Dave Brubeck (p), Paul Desmond (as), Eugene Wright (b), Joe Morello (dm)

Label / Distribution : TCB

Ce soir là, Dave Brubeck avait décidé de faire taire un fois pour toutes les critiques, qui lui reprochaient un jeu lourd, en complète opposition avec le côté aérien et swinguant de Paul Desmond. A cet égard, « Audrey », le premier thème, est un modèle du genre. Paul Breitenfeld (Desmond) l’expose en lignes souples et légères, avec son air habituel de penser à autre chose. Suit Brubeck, qu’on attend au tournant. Il phrase de la main droite d’abord, d’une façon très classique, puis commence son travail sur le clavier, d’abord par des décalages peu sensibles, de plus en plus appuyés. Suit une période d’indépendance des deux mains (la rythmique ne bouge pas, c’est l’idée), quelques accords en « block chords » qui virent à l’obsession, on frôle le poids des notes, et tout s’allège soudain, pour la plus grande joie de Joe Morello. Solo de contrebasse, et retour de Desmond. J’espère qu’Audrey s’est reconnue.

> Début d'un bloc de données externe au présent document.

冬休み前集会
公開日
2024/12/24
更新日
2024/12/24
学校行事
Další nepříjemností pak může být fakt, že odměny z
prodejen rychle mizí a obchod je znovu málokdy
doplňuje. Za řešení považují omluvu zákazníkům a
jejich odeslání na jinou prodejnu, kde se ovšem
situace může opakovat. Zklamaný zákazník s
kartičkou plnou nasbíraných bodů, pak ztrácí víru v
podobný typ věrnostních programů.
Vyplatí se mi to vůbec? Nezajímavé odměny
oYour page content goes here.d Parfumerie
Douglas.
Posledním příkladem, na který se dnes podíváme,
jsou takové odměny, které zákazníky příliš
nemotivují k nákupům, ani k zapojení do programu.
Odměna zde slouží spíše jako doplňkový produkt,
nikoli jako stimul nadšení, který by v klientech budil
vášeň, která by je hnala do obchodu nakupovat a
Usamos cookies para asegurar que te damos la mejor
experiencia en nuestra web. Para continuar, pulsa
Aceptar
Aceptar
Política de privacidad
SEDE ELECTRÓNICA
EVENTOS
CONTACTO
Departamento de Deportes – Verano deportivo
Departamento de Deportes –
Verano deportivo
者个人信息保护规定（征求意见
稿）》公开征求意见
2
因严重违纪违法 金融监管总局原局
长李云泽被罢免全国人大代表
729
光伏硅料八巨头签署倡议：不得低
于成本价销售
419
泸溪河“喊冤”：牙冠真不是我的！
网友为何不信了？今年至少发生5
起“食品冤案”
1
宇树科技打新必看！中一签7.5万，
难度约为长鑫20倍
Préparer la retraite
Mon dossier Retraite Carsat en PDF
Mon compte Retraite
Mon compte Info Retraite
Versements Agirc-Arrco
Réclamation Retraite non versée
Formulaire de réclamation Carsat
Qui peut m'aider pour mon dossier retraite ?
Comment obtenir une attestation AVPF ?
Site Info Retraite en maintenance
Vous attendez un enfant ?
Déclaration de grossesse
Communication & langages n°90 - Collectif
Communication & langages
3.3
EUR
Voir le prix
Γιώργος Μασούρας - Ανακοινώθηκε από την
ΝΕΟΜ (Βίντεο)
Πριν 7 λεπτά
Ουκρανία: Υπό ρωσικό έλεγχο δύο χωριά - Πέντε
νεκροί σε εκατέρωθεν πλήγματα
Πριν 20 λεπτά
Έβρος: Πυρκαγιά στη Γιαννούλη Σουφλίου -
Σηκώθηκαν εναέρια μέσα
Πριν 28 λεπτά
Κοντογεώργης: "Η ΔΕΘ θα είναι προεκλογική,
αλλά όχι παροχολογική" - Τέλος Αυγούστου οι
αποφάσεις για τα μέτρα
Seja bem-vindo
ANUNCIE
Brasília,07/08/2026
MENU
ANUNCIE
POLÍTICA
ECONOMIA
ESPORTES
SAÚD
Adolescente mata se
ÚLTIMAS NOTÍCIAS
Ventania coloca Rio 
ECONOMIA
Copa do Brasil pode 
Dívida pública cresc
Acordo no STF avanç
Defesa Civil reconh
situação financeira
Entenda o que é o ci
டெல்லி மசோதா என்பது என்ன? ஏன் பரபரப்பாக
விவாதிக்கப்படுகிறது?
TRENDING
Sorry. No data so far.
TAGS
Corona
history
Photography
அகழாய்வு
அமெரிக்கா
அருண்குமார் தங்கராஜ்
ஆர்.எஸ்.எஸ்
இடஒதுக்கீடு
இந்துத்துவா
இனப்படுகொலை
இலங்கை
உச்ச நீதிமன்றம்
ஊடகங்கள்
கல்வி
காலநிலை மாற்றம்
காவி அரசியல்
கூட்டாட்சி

« You Go To My Head » est le morceau de bravoure de Paul, celui où il émerveille, du début à la fin. « Take Five » suit immédiatement, applaudi à tout rompre, et bien que ce soit une idée de Desmond, c’est d’habitude un morceau démonstratif pour Joe Morello. Mais ce soir là, c’est Paul qui enchaine chorus sur chorus, trouvant des idées au fur et à mesure de son discours. Le patron pianiste se régale de ce rythme baroque, Joe Morello inscrit son solo à partir des accords du piano, moins simplement efficace que dans la version de studio qui reste un modèle du genre.

Encore un beau « Pennies From Heaven » (sur tempo rapide) avant de s’acheminer vers la fin de ce concert de Zurich, un parmi les très nombreux de cette époque, un peu partout dans le monde.